Further evidence of this "flight or flight" instinct amongst JET's was the abhorrence many of them had when the final speaker of the conference, in her speech, mentioned that she thought women should get married around 30. You should have heard the barely supressed outcry of femenine voices in that auditorium. Thirty? Are you kidding me? I'll be climbing K2 at thirty! I can't get married! When asked why the speaker thought this, she simply said "It's a matter of the woman's biological clock," meaning that thirty is the best age for women to have children. After this age it becomes increasingly difficult to conceive and bear a healthy child. This is a medical fact, of course, but I got the feeling that it didn't really fly with many of the JETs. "The greatest job a woman can ever have is that of a mother," the speaker said. I don't think this went over well either. If she had said "the greatest job a woman can ever have is that of a deadly ninja assassin, right alongside her current partner," she might have been better recieved. Alas.

Moving on, you read the above statistic correctly, I have indeed been spending a significant portion of my time creating tests for the vast majority of the classes in which I teach. This is a pain in the ass, for sure, but far be it from me not to find the silver lining of the cloud. You see, making the tests affords me certain opportunities: I have chosen what to cover and what not to cover, I have chosen how to ask the questions, I have chosen material that is actually important, material that the students need to know, etc. etc. etc. However, far and away the single greatest opportunity writing these tests has afforded me is this: I have specifically engineered each test so that the students I do not like will fail it.

Now before you get all huffy, you should know that the students I do not like are the bad students. In all likelihood these kids would have failed it anyway, I simply came along and have guaranteed this. Trust me, these people need to fail. They need to repeat the grade. They have serious academic issues that they need to seek help for. And who are you to tell me that I can't play favorites? You wanna sit there and tell me that there aren't students that you like more than others? Sure there are. I give everybody a fair shake, but at Koho, about 1/4 of the kids chose to walk away. Fine by me. Repeat the grade, suckers.
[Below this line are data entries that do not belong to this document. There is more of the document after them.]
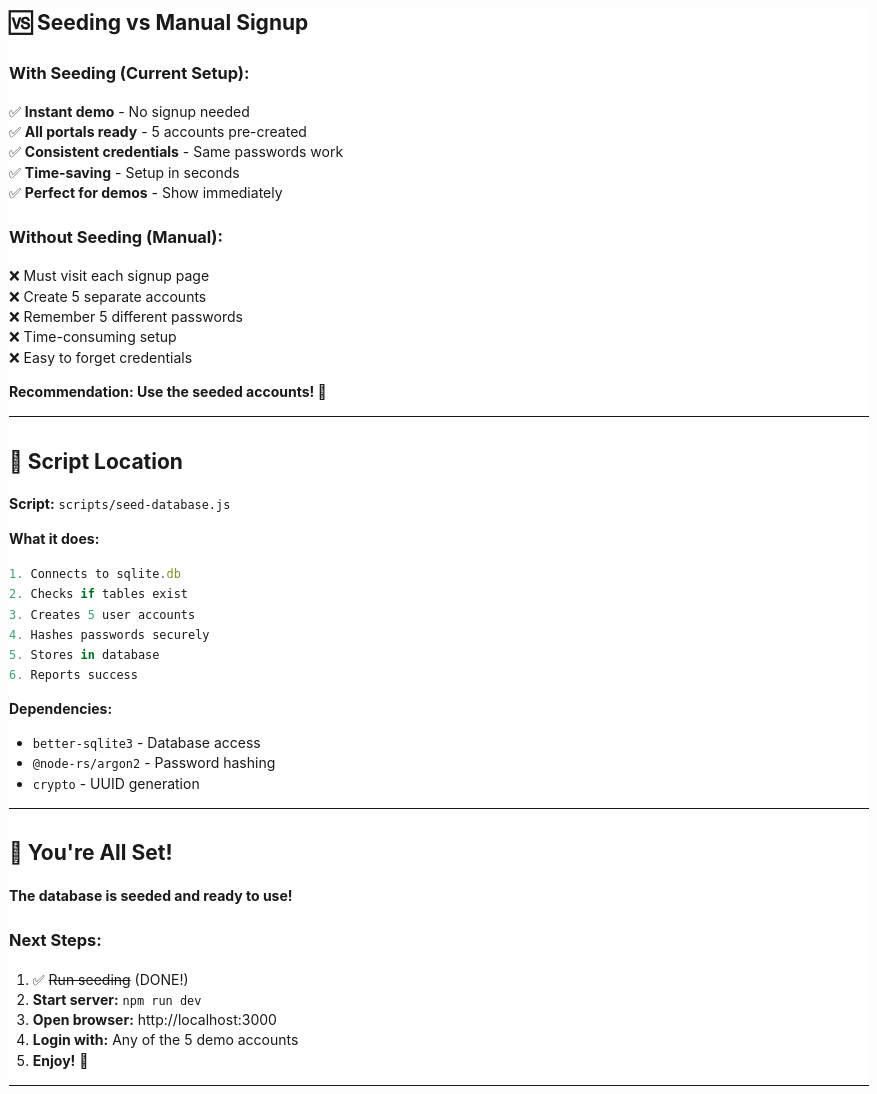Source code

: 
## 🆚 Seeding vs Manual Signup

### With Seeding (Current Setup):
✅ **Instant demo** - No signup needed  
✅ **All portals ready** - 5 accounts pre-created  
✅ **Consistent credentials** - Same passwords work  
✅ **Time-saving** - Setup in seconds  
✅ **Perfect for demos** - Show immediately  

### Without Seeding (Manual):
❌ Must visit each signup page  
❌ Create 5 separate accounts  
❌ Remember 5 different passwords  
❌ Time-consuming setup  
❌ Easy to forget credentials  

**Recommendation: Use the seeded accounts! 🎉**

---

## 📝 Script Location

**Script:** `scripts/seed-database.js`

**What it does:**
```javascript
1. Connects to sqlite.db
2. Checks if tables exist
3. Creates 5 user accounts
4. Hashes passwords securely
5. Stores in database
6. Reports success
```

**Dependencies:**
- `better-sqlite3` - Database access
- `@node-rs/argon2` - Password hashing
- `crypto` - UUID generation

---

## 🎉 You're All Set!

**The database is seeded and ready to use!**

### Next Steps:
1. ✅ ~~Run seeding~~ (DONE!)
2. **Start server:** `npm run dev`
3. **Open browser:** http://localhost:3000
4. **Login with:** Any of the 5 demo accounts
5. **Enjoy!** 🚀

---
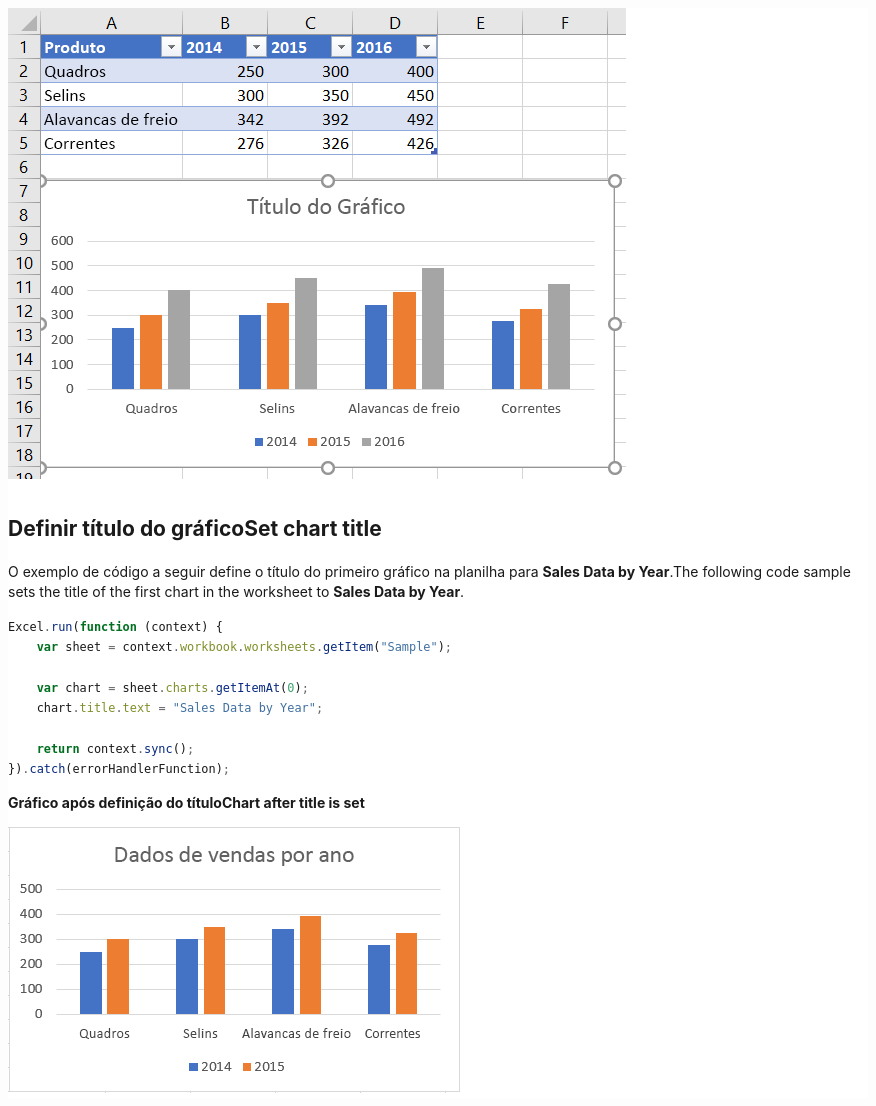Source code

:![Gráfico no Excel após a adição da série de dados de 2016](../images/excel-charts-data-series-after.png)

## <a name="set-chart-title"></a><span data-ttu-id="f7c4b-118">Definir título do gráfico</span><span class="sxs-lookup"><span data-stu-id="f7c4b-118">Set chart title</span></span>

<span data-ttu-id="f7c4b-119">O exemplo de código a seguir define o título do primeiro gráfico na planilha para **Sales Data by Year**.</span><span class="sxs-lookup"><span data-stu-id="f7c4b-119">The following code sample sets the title of the first chart in the worksheet to **Sales Data by Year**.</span></span>

```js
Excel.run(function (context) {
    var sheet = context.workbook.worksheets.getItem("Sample");

    var chart = sheet.charts.getItemAt(0);
    chart.title.text = "Sales Data by Year";

    return context.sync();
}).catch(errorHandlerFunction);
```

<span data-ttu-id="f7c4b-120">**Gráfico após definição do título**</span><span class="sxs-lookup"><span data-stu-id="f7c4b-120">**Chart after title is set**</span></span>

![Gráfico com título no Excel](../images/excel-charts-title-set.png)
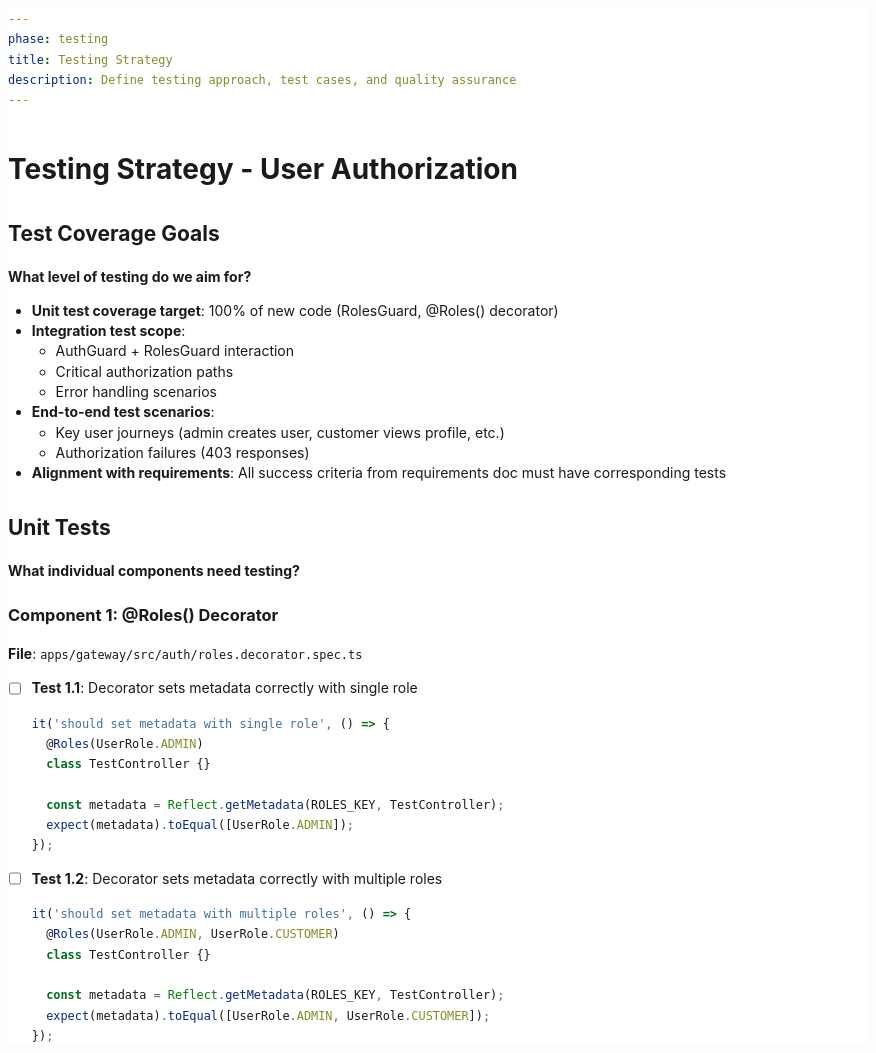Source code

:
 ```yaml
---
phase: testing
title: Testing Strategy
description: Define testing approach, test cases, and quality assurance
---
```


# Testing Strategy - User Authorization

## Test Coverage Goals

**What level of testing do we aim for?**

- **Unit test coverage target**: 100% of new code (RolesGuard, @Roles() decorator)
- **Integration test scope**:
  - AuthGuard + RolesGuard interaction
  - Critical authorization paths
  - Error handling scenarios
- **End-to-end test scenarios**:
  - Key user journeys (admin creates user, customer views profile, etc.)
  - Authorization failures (403 responses)
- **Alignment with requirements**: All success criteria from requirements doc must have corresponding tests

## Unit Tests

**What individual components need testing?**

### Component 1: @Roles() Decorator

**File**: `apps/gateway/src/auth/roles.decorator.spec.ts`

- [ ] **Test 1.1**: Decorator sets metadata correctly with single role

  ```typescript
  it('should set metadata with single role', () => {
    @Roles(UserRole.ADMIN)
    class TestController {}

    const metadata = Reflect.getMetadata(ROLES_KEY, TestController);
    expect(metadata).toEqual([UserRole.ADMIN]);
  });
  ```

- [ ] **Test 1.2**: Decorator sets metadata correctly with multiple roles

  ```typescript
  it('should set metadata with multiple roles', () => {
    @Roles(UserRole.ADMIN, UserRole.CUSTOMER)
    class TestController {}

    const metadata = Reflect.getMetadata(ROLES_KEY, TestController);
    expect(metadata).toEqual([UserRole.ADMIN, UserRole.CUSTOMER]);
  });
  ```
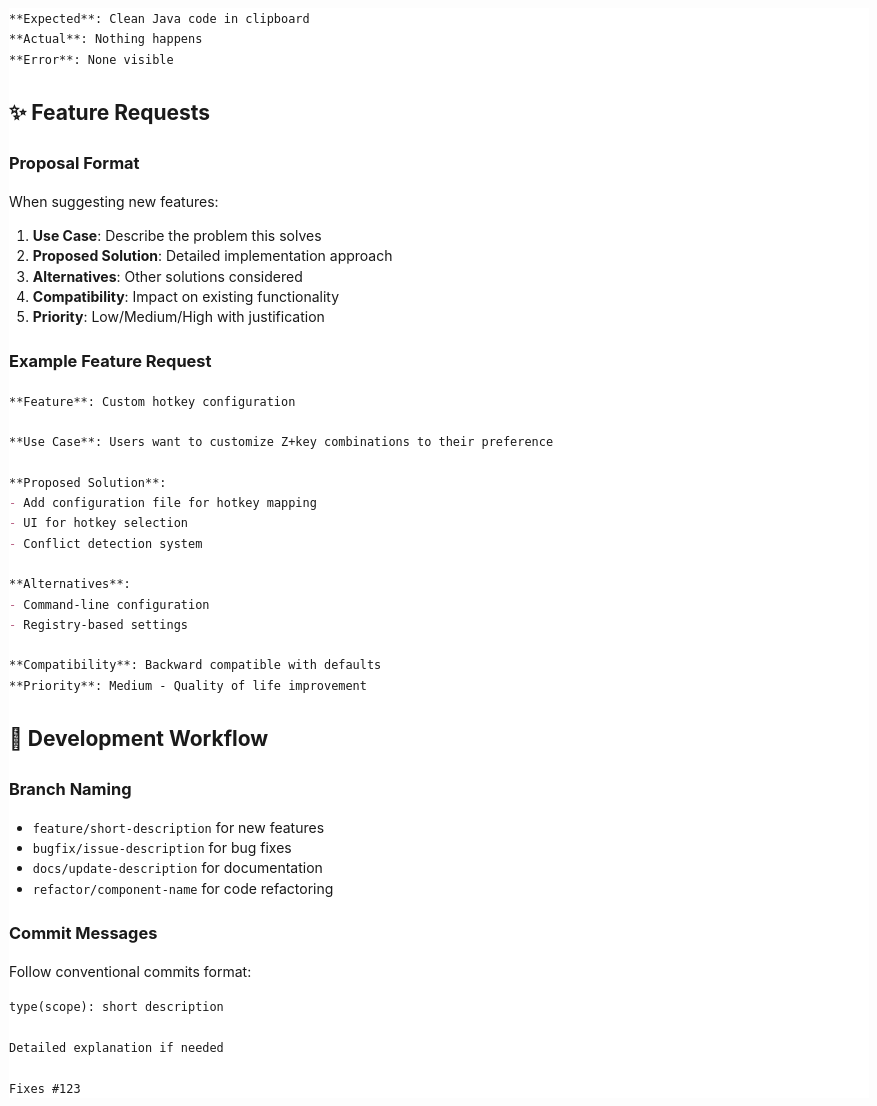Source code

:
 ```markdown
**Expected**: Clean Java code in clipboard
**Actual**: Nothing happens
**Error**: None visible
```

## ✨ Feature Requests

### Proposal Format
When suggesting new features:

1. **Use Case**: Describe the problem this solves
2. **Proposed Solution**: Detailed implementation approach
3. **Alternatives**: Other solutions considered
4. **Compatibility**: Impact on existing functionality
5. **Priority**: Low/Medium/High with justification

### Example Feature Request
```markdown
**Feature**: Custom hotkey configuration

**Use Case**: Users want to customize Z+key combinations to their preference

**Proposed Solution**: 
- Add configuration file for hotkey mapping
- UI for hotkey selection
- Conflict detection system

**Alternatives**: 
- Command-line configuration
- Registry-based settings

**Compatibility**: Backward compatible with defaults
**Priority**: Medium - Quality of life improvement
```

## 🔧 Development Workflow

### Branch Naming
- `feature/short-description` for new features
- `bugfix/issue-description` for bug fixes
- `docs/update-description` for documentation
- `refactor/component-name` for code refactoring

### Commit Messages
Follow conventional commits format:
```
type(scope): short description

Detailed explanation if needed

Fixes #123
```
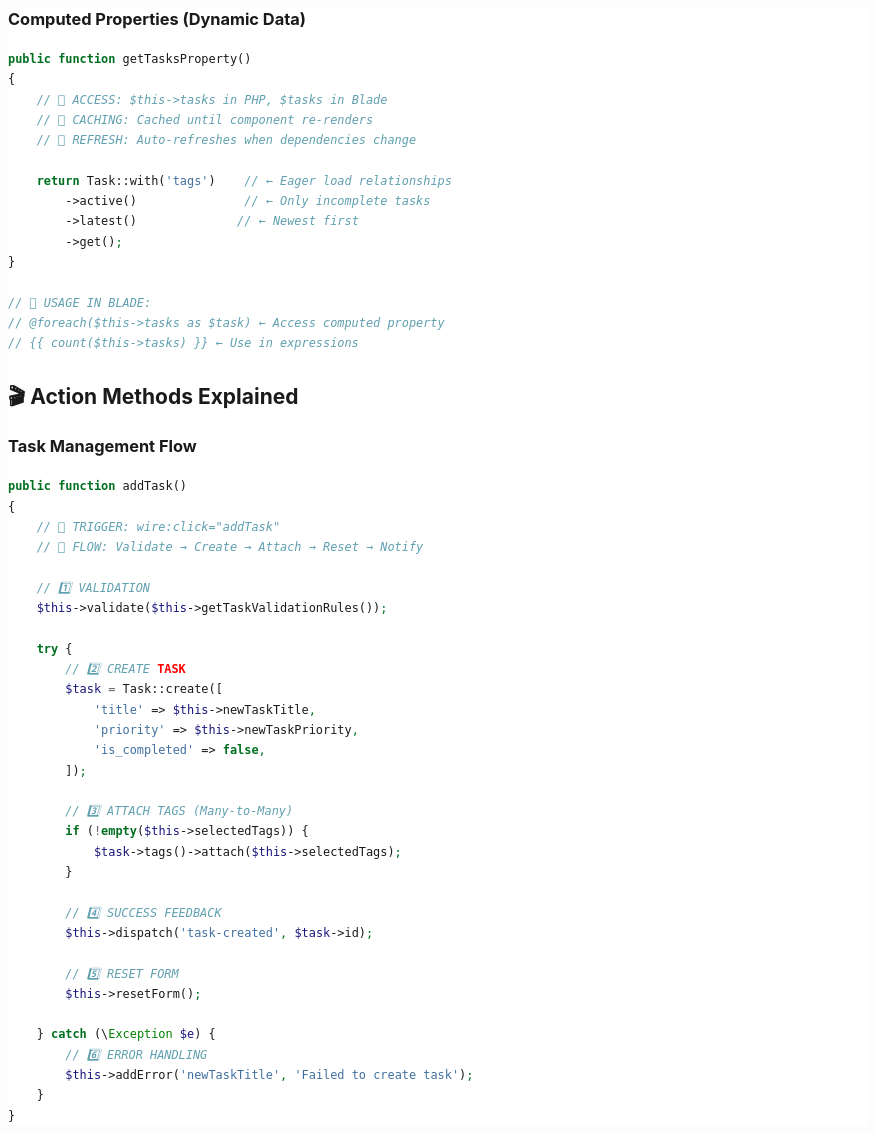 ### Computed Properties (Dynamic Data)
```php
public function getTasksProperty()
{
    // 🎯 ACCESS: $this->tasks in PHP, $tasks in Blade
    // 🎯 CACHING: Cached until component re-renders
    // 🎯 REFRESH: Auto-refreshes when dependencies change
    
    return Task::with('tags')    // ← Eager load relationships
        ->active()               // ← Only incomplete tasks
        ->latest()              // ← Newest first
        ->get();
}

// 🔄 USAGE IN BLADE:
// @foreach($this->tasks as $task) ← Access computed property
// {{ count($this->tasks) }} ← Use in expressions
```

## 🎬 Action Methods Explained

### Task Management Flow
```php
public function addTask()
{
    // 🎯 TRIGGER: wire:click="addTask"
    // 🎯 FLOW: Validate → Create → Attach → Reset → Notify
    
    // 1️⃣ VALIDATION
    $this->validate($this->getTaskValidationRules());

    try {
        // 2️⃣ CREATE TASK
        $task = Task::create([
            'title' => $this->newTaskTitle,
            'priority' => $this->newTaskPriority,
            'is_completed' => false,
        ]);

        // 3️⃣ ATTACH TAGS (Many-to-Many)
        if (!empty($this->selectedTags)) {
            $task->tags()->attach($this->selectedTags);
        }

        // 4️⃣ SUCCESS FEEDBACK
        $this->dispatch('task-created', $task->id);
        
        // 5️⃣ RESET FORM
        $this->resetForm();
        
    } catch (\Exception $e) {
        // 6️⃣ ERROR HANDLING
        $this->addError('newTaskTitle', 'Failed to create task');
    }
}
```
Sure maybe 3 students in 1o will ever go on to college. Sure most of these kids have a lifetime of factory jobs to look forward to, in which they will never use a foreign language. Sure many of them can't even speak Japanese that well, much less English, but if you care enough to show up, try to learn. Otherwise, don't even bother. Become like poor Kazu, a very bright 15 year old student in my 1B class that mysteriously dropped out of school the other week:

"Where is Kazu?" I asked.

"He quit school," Obata replied.

"You mean he transferred somewhere else?"

"No. He's done. He's going to try to get a job. I think he can!" Obata said, enthusiastically.

Sure he can, he's a bright kid. I guess we'll never know what he could have done, though. We threw his nametag out today.